Acceptance and ownership
As I stated above, not all vices that we have embraced are a total loss. If we can learn a little bit about ourselves, then that opportunity should be embraced and added to our collective tool kits. God, I hate that term, let us say that learning is like press. Even bad press is good press. Finding these aspects in our behavior allows us to accept what we have done and gives us a little ease in grace to accept that we have perhaps not been behaving without own best intentions as priority. Survival mode aside, is where we need to return our behaviors and attitudes. We are done surviving; it is certainly time to thrive.
To Make a Death
This is the real tough part. Dealing with the grief of realizing that we are going to have to release our grip on the comfort of using our circumstances of this last year as an excuse to go with the downward spiraling patterns that we held on to as distractions from our augmented reality. Everyone likes a vice or two. Those things that give us a pause for matters of reflection or companionship, excuses to gather, or to be alone. They are comfort. And having identified that excessive comfort is not good for us for so long, we must be ready to say we will miss being in pajamas on the couch on a Wednesday at 2 o’clock in the afternoon, For Work. So, we need to take these negatives and bury them. Jung said “No new life can arise, say the alchemists, without the death of the old. They liken the art to the work of the sower, who buries the grain in the earth: it dies only to waken to new life.” And so, we can take what we decide to change, and use the positive to grow new habits and in turn embrace our new growth.
Give One, Take One
The ‘cold turkey’ method of separating from our coping mechanisms is not for everyone. It is certainly more difficult now when we have less casual social support to lend a hand in accountability, reinforcement, and encouragement. It is still an effort to log into Zoom versus being in the presence of someone in a causal setting who would normally help. Trying to do this on your own is a tough but rewarding choice. And a transition plan is certainly one vector to attaining your desired outcome. By replacing a small aspect of your old behavior, with a sliver of a positive one not only feeds you a reward for good decisions, but it also starts the all-important pattern for habit building. By slowly rewriting your habits, even if “going to the gym” does not sound much like a reward, it in turn CAN and should be rewarded. Hard work is in fact, hard work.

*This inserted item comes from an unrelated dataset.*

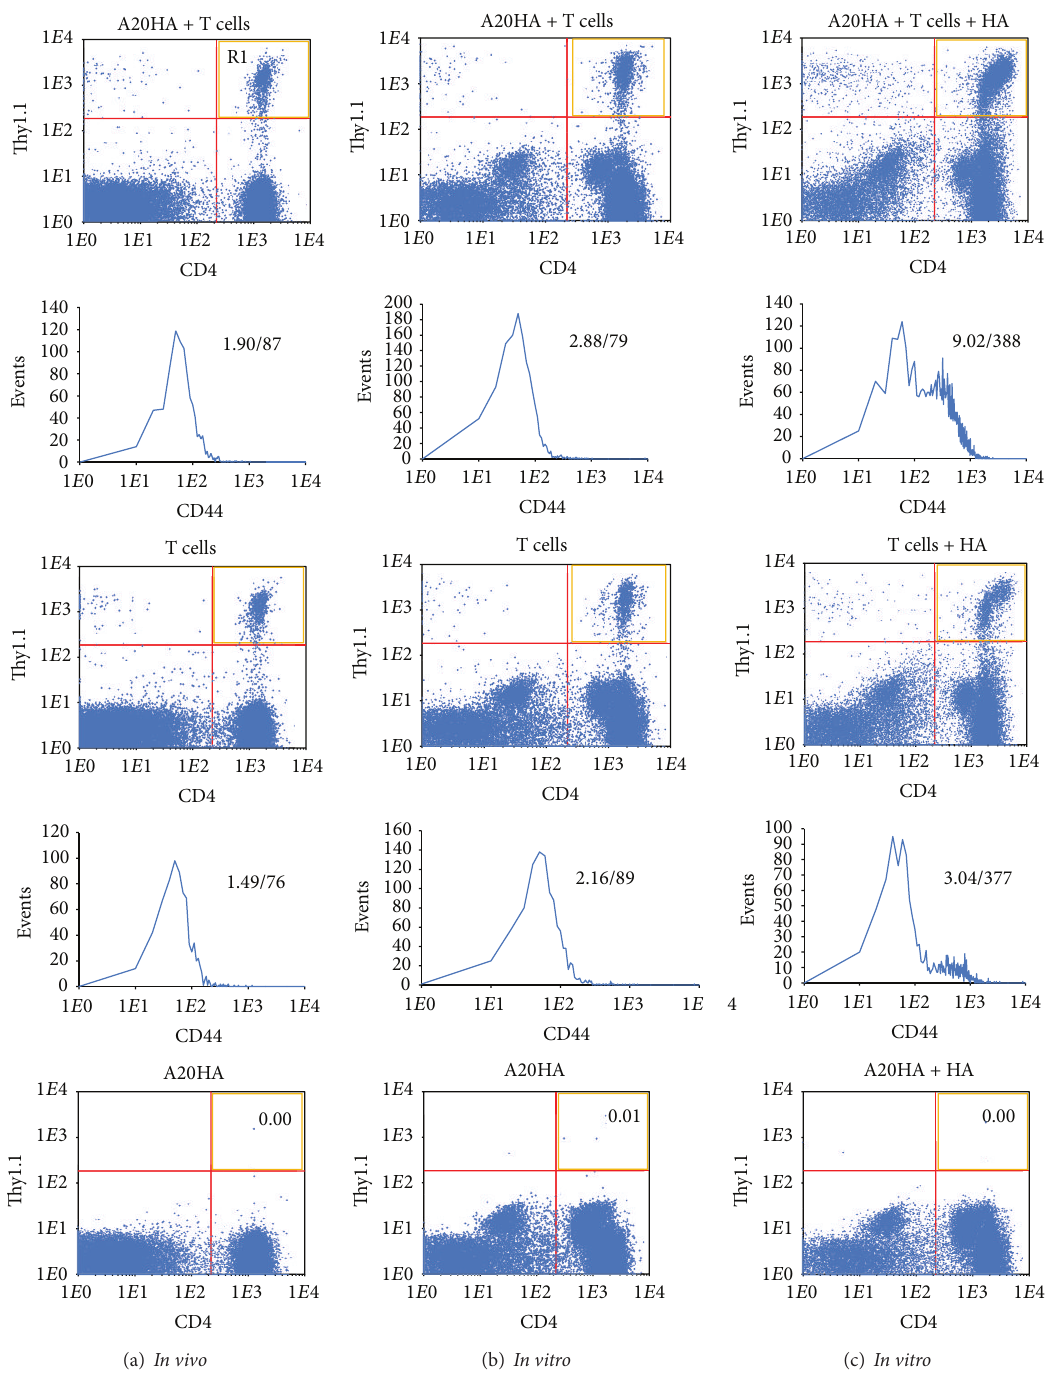
Figure 3: HA-specific CD4 + Thy1.1 + T cells from cervical lymph nodes of A20HA brain tumor-bearing mice show increased response to restimulation in vitro with MHC class II synthetic HA peptide. ((a), (b), (c)) Flow cytometry of CD4 + Thy1.1 + CD44 + T cells from cervical lymph nodes on day 2 after adoptive transfer. HA-specific CD4 + Thy1.1 + T cells were injected i.v. into A20HA brain tumor-bearing mice 5 days after i.c. tumor inoculation (A20HA + T cells; dot plots in the upper row) and a tumor-free control group (T cells; dot plots in the middle row). A20HA brain tumor-bearing mice in the absence of HA-specific CD4 + Thy1.1 + T cells represented a negative control (A20HA; dot plots in the lower row). Cervical lymph nodes were pooled and analyzed for CD4 + Thy1.1 + CD44 + T cells (a) before incubation ( in vivo column; right upper quadrants) and ((b), (c)) after 72 h incubation in vitro in triplicates (b) without ( in vitro column; right upper quadrants) and (c) with ( in vitro column; right upper quadrants) HA peptide. Histograms under the dot plots show the level of CD44 expression in the gated populations of CD4 + Thy-1.1 + T cells (shown in the right upper quadrants). Numbers above histograms indicate percent of gated CD4 + Thy-1.1 + T cells in the designed dot plots (left numbers) and intensity of CD44 expression by these cells (right numbers). One representative experiment of equivalent two is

These processes just in themselves aren’t really that easy. You can expect mental, emotional spiritual and even physiological challenges in our personal adaptation. It was easy to fall into a pattern of comfort, so we can surely expect to expect the inverse. We are however very aware of what we are doing this time, and not at the whim of mandates or other outside influences. And we have tools that we can use.
Reflexology can give us insights on what our bodies are actually in need of, and how we can take care of them moving forward. They did just take one for the team, we should be performing some “thank you” maintenance on ourselves.
Teas and Herbs can address some of the physiological effects that our new behaviors may induce. Taking care of your bodies needs in a natural way is cleansing and rewarding on its own.
Essential oils help build relationships with your new patterns and can help reinforce your bodies desire and abilities to heal and be a better version of itself.
Armed with desire, motivation, and a selection of tools, we can take this wintery opportunity to educate, evaluate and eliminate those things that no longer serve us, but helped us to survive up to this point. We are leaving ‘Survival Mode’ in favor of Thrive-All Mode.